History of Keyboard Instruments

Next Monday we'll be having our first piano party of the school year, and it's the one where we learn all about the piano! So it seemed fitting for this week's blog post to finally finish up this one from my drafts encouraging us to think about the history of keyboard instruments. 

The piano didn't just spring into being one day and then people started writing keyboard music, it evolved from a number of earlier keyboard instruments like the harpsichord and the clavichord. A lot of the early classical genre music that we now play on the piano was actually written on earlier keyboard instruments. Anything out of the Baroque Era (which includes everything JS Bach wrote) all pre-dates the piano as we know it, and a lot of early Classical period music as well. Understanding the differences in instrumentation at the time when certain pieces were actually written can really help us to interpret the music, and to understand how certain ornaments functioned to create more dynamic and expressive contrast on instruments that had little dynamic range to begin with.

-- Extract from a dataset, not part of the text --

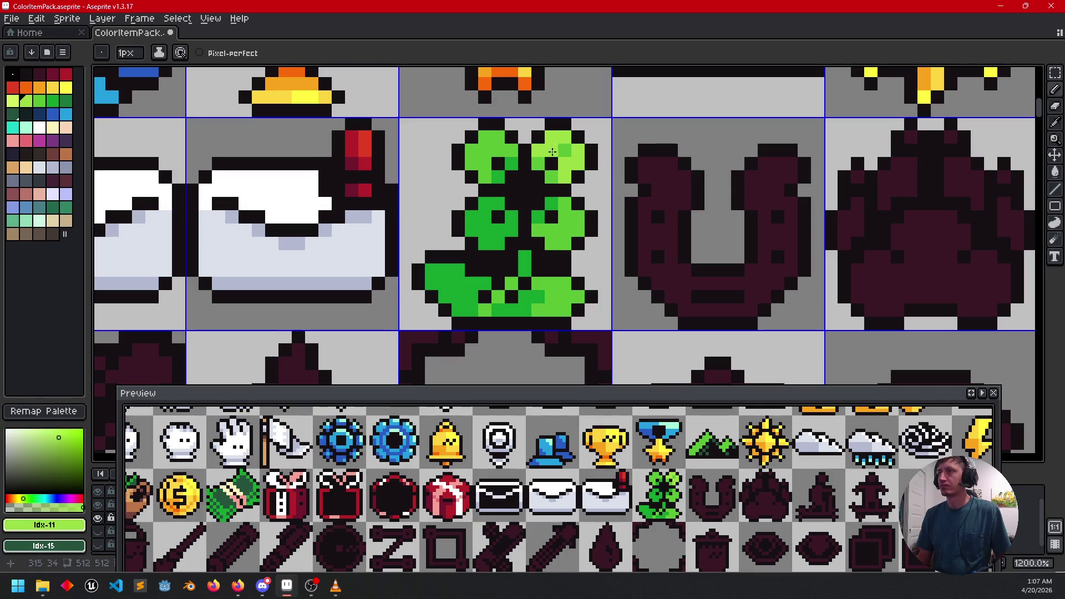
pyautogui.moveTo(639, 283)
pyautogui.mouseDown()
pyautogui.moveTo(647, 261)
pyautogui.moveTo(648, 276)
pyautogui.mouseUp()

But beyond understanding how to interpret older pieces of music, knowing the history of the piano brings a much richer understanding to contemporary music decisions as well. Even things as simple as the chord progressions used in popular music, or how we can learn to improvise within the structure of a piece, all has it's origins in the earliest forms of classical music. 

If this is something you'd like to dive into and learn more about, this interview with Janna Williamson on the Piano Parent Podcast is an excellent place to start!

So how does all this factor into our piano party next week?  

At this party we'll be taking a close look at how the piano works, and learning what happens inside the piano when we strike a key and how that turns into sound and music. We'll learn about the history of the piano's invention, and how it completely revolutionized keyboard music. We'll open up the studio grand and identify some of the different parts in action, and we'll also have pieces from a recently retired grand piano that we can get really hands on with.

Getting to see how the instrument works encourages curiosity, builds an appreciation for the piano and it's history, and helps students understand why we learn different techniques for tone production. As usual, we'll wrap up our Piano Party with an opportunity to perform - and we'll keep the lid up and the fallboard off for this informal peer recital so we can really appreciate how the music gets made!